If you’re a Shakespeare enthusiast, or ardent follower of global parking lot news, you’re aware that archaeologists recently discovered King Richard III’s earthly remains under a parking lot in Leicester. Presumably King Richard (or “Humpback Dicky,” as his friends called him) parked his car at a mall, couldn’t again locate it, and eventually got buried beneath the asphalt on location.
This week, in celebration of the longest hide-and-seek game in British history, I’ll be detailing other interesting corpses. It may interest you to learn that King Richard III is not the first famous Briton to be buried beneath a parking lot. Edinburgh is the final resting place of John Knox, the founder of the Church of Scotland (what is the Presbyterian Church in America). The fiery preacher is buried under slot No. 23 in the parking lot behind St. Giles Cathedral. In his case, the Scots have known all along.
A brief bio on John Knox: born in Scotland, he moved to Europe for a few years to serve as an armed body guard for a Protestant muckraker down there. He later returned to Scotland where he more or less single-handedly converted Scotland from a nation of noisy violent Catholics to a nation of violent Protestants who quit drinking for six years.
If you visit St. Andrew’s, for instance, the Cathedral is a pile of ruins next to a golf course, because John Knox’s followers burned it down for being “too Catholic.” Among other things he also called Mary Queen of Scots “the whore of Babylon” to her face. He is so revered that when students at St. Andrew’s graduate, the ceremony includes tapping them on the head with a hat made out of John Knox’s breeches.
Before Knox died he said that he wanted to be buried within twenty feet of St. Giles, the national Cathedral of Scotland (the loose equivalent of Westminster Abbey–Sean Connery was knighted there).
Here it’s worth noting that old Britannic cemeteries tend to grow over the centuries. Particularly the Scots, who are by nature thrifty and efficient people. Whenever a plague came through, the Scots would unearth older coffins, and pile in dead bodies like firewood.

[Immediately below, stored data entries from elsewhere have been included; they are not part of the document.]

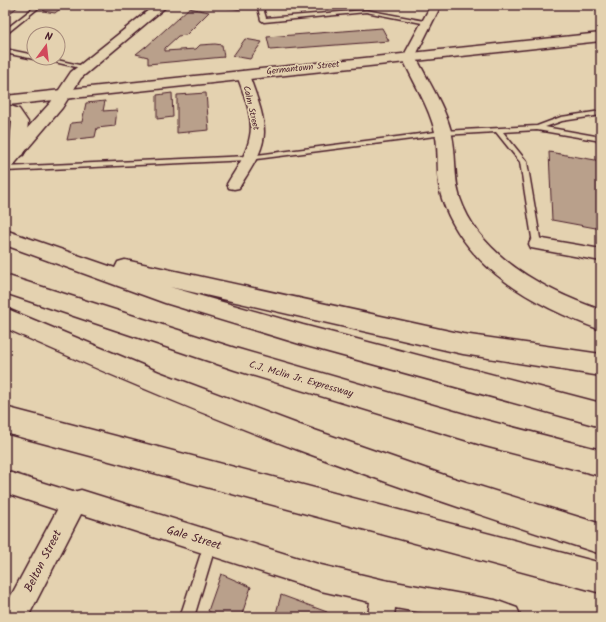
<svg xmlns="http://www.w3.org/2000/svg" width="606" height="622" font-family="Kalam,sans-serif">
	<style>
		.building { fill: #b9a08b; stroke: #4a1f2b }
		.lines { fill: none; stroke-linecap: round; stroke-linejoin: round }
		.lane-casing { stroke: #4a1f2b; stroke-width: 3 }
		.street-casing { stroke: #4a1f2b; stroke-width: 3 }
		.secondary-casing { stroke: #4a1f2b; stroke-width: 3 }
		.primary-casing { stroke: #4a1f2b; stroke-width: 3 }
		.highway-casing { stroke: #4a1f2b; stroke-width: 3 }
		.lane { fill: #e4d2b0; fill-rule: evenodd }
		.street { fill: #e4d2b0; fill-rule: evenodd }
		.secondary { fill: #e4d2b0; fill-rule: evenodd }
		.primary { fill: #e4d2b0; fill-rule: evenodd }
		.highway { fill: #e4d2b0; fill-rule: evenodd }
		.labels { text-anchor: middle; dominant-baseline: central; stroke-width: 3.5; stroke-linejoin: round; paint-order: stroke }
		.far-street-label { font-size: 9px; fill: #4a1f2b; stroke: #e4d2b0 }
		.street-label { font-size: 10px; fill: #4a1f2b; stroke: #e4d2b0 }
		.near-street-label { font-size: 12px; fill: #4a1f2b; stroke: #e4d2b0 }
	</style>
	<rect width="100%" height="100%" fill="#e4d2b0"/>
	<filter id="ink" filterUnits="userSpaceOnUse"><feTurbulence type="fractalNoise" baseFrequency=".025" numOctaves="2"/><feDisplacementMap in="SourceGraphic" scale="8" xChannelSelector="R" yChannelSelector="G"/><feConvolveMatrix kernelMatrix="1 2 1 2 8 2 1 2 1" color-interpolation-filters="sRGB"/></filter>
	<g filter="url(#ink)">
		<path class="building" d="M 5,5 L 20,5 L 5,17 Z
			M 51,5 L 65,5 L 55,13 L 43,11 Z
			M 189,8 L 209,12 L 186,35 L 178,36 L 165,48 L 165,51 L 196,49 L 200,45 L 215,44 L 222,45 L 224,57 L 148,64 L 148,57 L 136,54 L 146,46 L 145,48 Z
			M 382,28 L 389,41 L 270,50 L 267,37 Z
			M 245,39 L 262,42 L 250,59 L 233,56 Z
			M 172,93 L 173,117 L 157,119 L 157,95 Z
			M 206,93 L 209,130 L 177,133 L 177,95 Z
			M 105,101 L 103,111 L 117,110 L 115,126 L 97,128 L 95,137 L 67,140 L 71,123 L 82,122 L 86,103 Z
			M 549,152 L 601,161 L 601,229 L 552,220 Z
			M 221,574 L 251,587 L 241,617 L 222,617 L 208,611 Z
			M 281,595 L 327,612 L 326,617 L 275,617 Z"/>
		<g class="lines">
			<defs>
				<path id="lane" d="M 37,5 L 42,5 L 5,35 L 5,30 Z
					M 215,5 L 262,5 L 266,18 L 366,10 L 430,22 L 427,24 L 366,12 L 264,22 L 261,20 L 258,8 L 238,8 Z
					M 5,49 L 34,55 L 34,58 L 36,58 L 34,59 L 5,53 Z
					M 37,58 L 48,58 L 88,67 L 85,69 Z
					M 601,111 L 601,115 L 562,121 L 545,127 L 601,137 L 601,141 L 537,130 L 503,132 L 527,162 L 541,244 L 537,247 L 533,244 L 520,162 L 496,132 L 443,135 L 249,160 L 5,171 L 5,167 L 249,156 L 443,131 L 537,126 L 561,117 Z
					M 210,538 L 214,540 L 216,544 L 194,617 L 180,617 L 204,544 L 206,540 Z"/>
				<path id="street" d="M 137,5 L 159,5 L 164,8 L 159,11 L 139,7 Z
					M 431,5 L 441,5 L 415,57 L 409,60 L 405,59 L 403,57 Z
					M 243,71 L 247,73 L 249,75 C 255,93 264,113 264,132 C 264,152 249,171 239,188 L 234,189 L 229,188 L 227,184 C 236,169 247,154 250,136 C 254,117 243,93 237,75 L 239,73 Z
					M 537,238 L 601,249 L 601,261 L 531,248 L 529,244 L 531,240 Z
					M 5,471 L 73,492 L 81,490 L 321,565 L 384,580 L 495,600 L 517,608 L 521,617 L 446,617 L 395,608 L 394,617 L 368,617 L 370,602 L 321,591 L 81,514 L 28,617 L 5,617 L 5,607 L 57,510 L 5,493 Z"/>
				<path id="secondary" d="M 155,5 L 168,5 L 81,78 L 62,108 L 11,168 L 5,170 L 5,153 L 51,102 L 71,72 Z"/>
				<path id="primary" d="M 601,33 L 601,41 L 8,105 L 19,109 L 28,122 L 25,151 L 23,155 L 17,156 L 11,155 L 9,151 L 12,122 L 8,115 L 5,114 L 5,96 Z"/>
				<path id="highway" d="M 409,53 L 414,54 L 416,57 C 428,81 444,105 451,131 C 457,153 453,176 460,198 C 480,257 546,291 601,310 L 601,330 C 535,306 466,269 442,199 C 435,178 440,154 435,132 C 429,106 413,82 402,57 L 404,54 Z
					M 5,230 L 115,268 L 118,262 L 125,260 L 463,334 L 601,354 L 601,376 L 463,354 L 170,287 L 303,325 L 601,403 L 601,427 L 303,345 L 165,303 L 5,245 Z
					M 5,275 L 235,348 L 485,420 L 601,450 L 601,476 L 485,446 L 235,370 L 5,293 Z
					M 5,308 L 159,372 L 300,425 L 450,477 L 601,524 L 601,554 C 500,522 400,488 301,451 C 201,414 103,372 5,328 Z
					M 5,407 L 601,563 L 601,593 L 5,433 Z"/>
			</defs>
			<use href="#lane" class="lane-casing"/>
			<use href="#street" class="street-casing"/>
			<use href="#secondary" class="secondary-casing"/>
			<use href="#primary" class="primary-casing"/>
			<use href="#highway" class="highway-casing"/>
			<use href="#lane" class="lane"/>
			<use href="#street" class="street"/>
			<use href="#secondary" class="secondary"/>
			<use href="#primary" class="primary"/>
			<use href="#highway" class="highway"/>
		</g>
	</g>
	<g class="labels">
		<g class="far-street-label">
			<text transform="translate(303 68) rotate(-6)">Germantown Street</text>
			<text transform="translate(251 108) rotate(77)">Calm Street</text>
		</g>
		<g class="street-label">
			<text transform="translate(301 379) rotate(16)">C.J. Mclin Jr. Expressway</text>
		</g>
		<g class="near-street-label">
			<text transform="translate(194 538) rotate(17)">Gale Street</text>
			<text transform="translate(43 561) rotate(-63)">Belton Street</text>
		</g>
	</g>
	<rect width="606" height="622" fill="none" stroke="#e4d2b0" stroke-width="20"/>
	<rect x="10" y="10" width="586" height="602" fill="none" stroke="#4a1f2b" stroke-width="1.5" filter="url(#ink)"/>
	<g transform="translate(46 46) rotate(15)"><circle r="19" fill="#e4d2b0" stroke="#a68a7b"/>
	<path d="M0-3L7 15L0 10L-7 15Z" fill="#d1495b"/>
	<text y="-6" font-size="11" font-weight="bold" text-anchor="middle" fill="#4a1f2b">N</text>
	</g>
</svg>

When they ran out of coffins to buddy up with, they’d just put down layer after layer of corpses and a fresh foot of dirt. Then, when another plague came through, they’d slather on another stack of bodies and another blanket of dirt.
If you’ve ever noticed that most cemeteries in Britain are on hills, this is why–they didn’t start out on hills. Rather, they are literally mounds of hundreds and hundreds of corpses, so much so that the local topography has altered.
One small problem with this highly compact method of disposing of bodies is that, with a thick layer of dead bodies deposited every few years, you eventually reach a “corpse saturation point.” So when a big rain comes through (in Scotland, roughly every two to four hours) arms will start poking up out of the ground. Not only is this unhygienic, it is also distasteful and bad for tourism.
So in the case of the St. Gile’s cemetery, people started getting irritated with the amount of limbs popping up in between the national cathedral and then-parliament building. They relocated the bodies to other cemeteries nearby (sort of suburban graveyards), but, wishing to honor John Knox’s request, left his body behind. When they eventually paved over the former graveyard to put in a parking lot, they left a yellow square above his body to signify the location. When I lived in Scotland there was usually a blue van parked on top of John Knox, but if you bent over you could still see the marker.
I have since wondered: why didn’t they erect a statue, or placard, or animatronic John Knox to throw things at passing papists? My only explanation is that the Scots (again, a thrifty people) calculated that they would lose an entire car space worth of parking revenue annually, and so opted for the most cost effective option.